だから彼女の発言には客観性がなく、彼女の世界観における現実が事実として発言に現れている。
だからこそ、彼女が相手に投影した考えは彼女の考えそのものか、彼女の男性差別思想に基づいた事実の伴わない偏見となる。
そのまま彼女の発言を裏返すと、1つ目の引用は、
「私にとって女性批判は女性に対する攻撃で、女性を敵に回すもの」
2つ目、3つ目、4つ目はそのままなので裏返す必要はない。
5つ目
「私は気に入らない相手と対立する意見を高評価する」
6つ目
「私は相手が男性なら信頼しない」
彼女は文章で自分の在り方を吐露してしまったのだ。
客観性のない人間は自身の発想を相手に投影してしまうことで、自己紹介をすることになってしまう。
ネットによくいるやばい人
ここからはKさんの発言ではない。ネットどころか現実にも無視できない割合で存在する、やばい人について話そう。
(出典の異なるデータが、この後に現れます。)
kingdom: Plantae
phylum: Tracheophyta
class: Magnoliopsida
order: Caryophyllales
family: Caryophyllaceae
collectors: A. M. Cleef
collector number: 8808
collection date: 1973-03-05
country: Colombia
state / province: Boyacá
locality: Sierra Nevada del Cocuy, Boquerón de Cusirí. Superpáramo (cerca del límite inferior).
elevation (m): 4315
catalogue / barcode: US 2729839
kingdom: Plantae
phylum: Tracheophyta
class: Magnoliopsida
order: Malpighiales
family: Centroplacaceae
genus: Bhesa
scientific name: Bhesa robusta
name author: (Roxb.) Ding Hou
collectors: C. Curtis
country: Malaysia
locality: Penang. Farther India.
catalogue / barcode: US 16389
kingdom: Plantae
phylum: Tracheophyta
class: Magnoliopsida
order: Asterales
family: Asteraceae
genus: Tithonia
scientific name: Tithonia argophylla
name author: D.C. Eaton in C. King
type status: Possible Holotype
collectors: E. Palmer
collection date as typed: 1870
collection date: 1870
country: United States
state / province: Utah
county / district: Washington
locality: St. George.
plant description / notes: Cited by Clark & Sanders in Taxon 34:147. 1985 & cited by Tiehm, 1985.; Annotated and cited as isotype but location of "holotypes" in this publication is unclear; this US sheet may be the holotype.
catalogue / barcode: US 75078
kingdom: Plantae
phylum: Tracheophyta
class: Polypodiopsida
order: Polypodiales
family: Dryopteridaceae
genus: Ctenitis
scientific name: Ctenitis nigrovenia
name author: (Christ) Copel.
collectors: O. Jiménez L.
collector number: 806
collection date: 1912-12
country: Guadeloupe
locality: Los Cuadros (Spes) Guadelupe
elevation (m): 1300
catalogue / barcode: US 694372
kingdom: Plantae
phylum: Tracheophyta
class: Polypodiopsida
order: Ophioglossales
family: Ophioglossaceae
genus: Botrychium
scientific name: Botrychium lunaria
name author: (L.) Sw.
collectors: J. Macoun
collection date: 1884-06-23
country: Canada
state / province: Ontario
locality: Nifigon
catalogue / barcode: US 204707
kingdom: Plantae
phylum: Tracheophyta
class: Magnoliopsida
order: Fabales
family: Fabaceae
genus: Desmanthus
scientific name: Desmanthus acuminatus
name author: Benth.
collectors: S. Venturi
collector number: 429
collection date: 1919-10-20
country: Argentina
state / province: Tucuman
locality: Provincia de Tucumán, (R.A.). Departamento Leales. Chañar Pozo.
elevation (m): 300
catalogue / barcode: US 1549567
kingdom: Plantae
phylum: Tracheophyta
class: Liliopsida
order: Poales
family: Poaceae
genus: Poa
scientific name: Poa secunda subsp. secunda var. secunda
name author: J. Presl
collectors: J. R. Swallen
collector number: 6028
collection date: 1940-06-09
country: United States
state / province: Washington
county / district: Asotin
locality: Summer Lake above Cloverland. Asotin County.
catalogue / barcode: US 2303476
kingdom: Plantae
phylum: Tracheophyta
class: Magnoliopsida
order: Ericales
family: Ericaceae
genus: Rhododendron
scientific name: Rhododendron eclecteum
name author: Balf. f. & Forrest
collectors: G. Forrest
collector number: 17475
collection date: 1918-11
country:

ここで話す理由は、当然関係あるからだ。
例えば、
ある事柄について問題視している人がいたらどう思うか?
まずは詳しく話を聞くことが重要だが、私は非常に恐ろしい反応を見たことがある。それも頻繁に。難しいことではないのでそのまま書こう。
「よっぽど嫌な目に遭ったんだね」
はっきり言おう。この考え方はかなりまずい。
何がまずいか?ここまで読んだ方ならお分かりだろう。これは自己紹介だ。
つまり、
「私は自分が嫌な目に遭ってからしか、問題を問題だと思えません」
現実はもう少しマシかもしれない。自分や近しい人が、かもしれないからだ。
この考え方には根本的に自分さえ良ければそれで良い、という自然な意識がある。こういったタイプは共感能力が低く、攻撃性が高い場合が多い。
また、相手の言動ではなく、相手そのものを攻撃する傾向がある。よく見ていると分かる。
「お前の意見は◯◯という理由でダメだ」
「お前の意見では△△という問題が解決できないじゃないか」
「お前の意見では□□という問題が新しく生まれるじゃないか」
こういった意見は攻撃ではない。この意見が公平な意見ではないにしても、議論という範囲で許される。
だが、
「◯◯ごときが口を開くな」
「◯◯のくせに意見するなんて身の程知らず」
このような意見は攻撃だ。相手の意見は否定しても存在は否定してはいけない。本来議論は広くおこうべきだが、こういったことしか言えない人間は議論の場から排除する必要がある。
一応言っておくが、
議論の結果に責任のある人間のみが議論に参加するべきだ。誰でも参加するべきとは思わない。むしろ結果に責任を負わない者が参加することこそ、結果に責任を負う者に対する差別だ。
とまあ、最後の方はとっ散らかってしまったが、他人と関わる時は、
「自分だったらどう思うか」
と同時に、相手の言動を偏見なく観察して、
「この人ならどう思うか」
も考えられるようになると、視野が広がり、社会生活でも応用できる。これは人間関係を優位に築くためのテクニックではなく、社会に生きる者として他者との交流を、双方にとって豊かなものとするために利用できれば良いと思う。だが、ついていけないものは、見捨てるのではなく、置いて少し先へ行く、くらいの厳しさも社会には必要だと思う。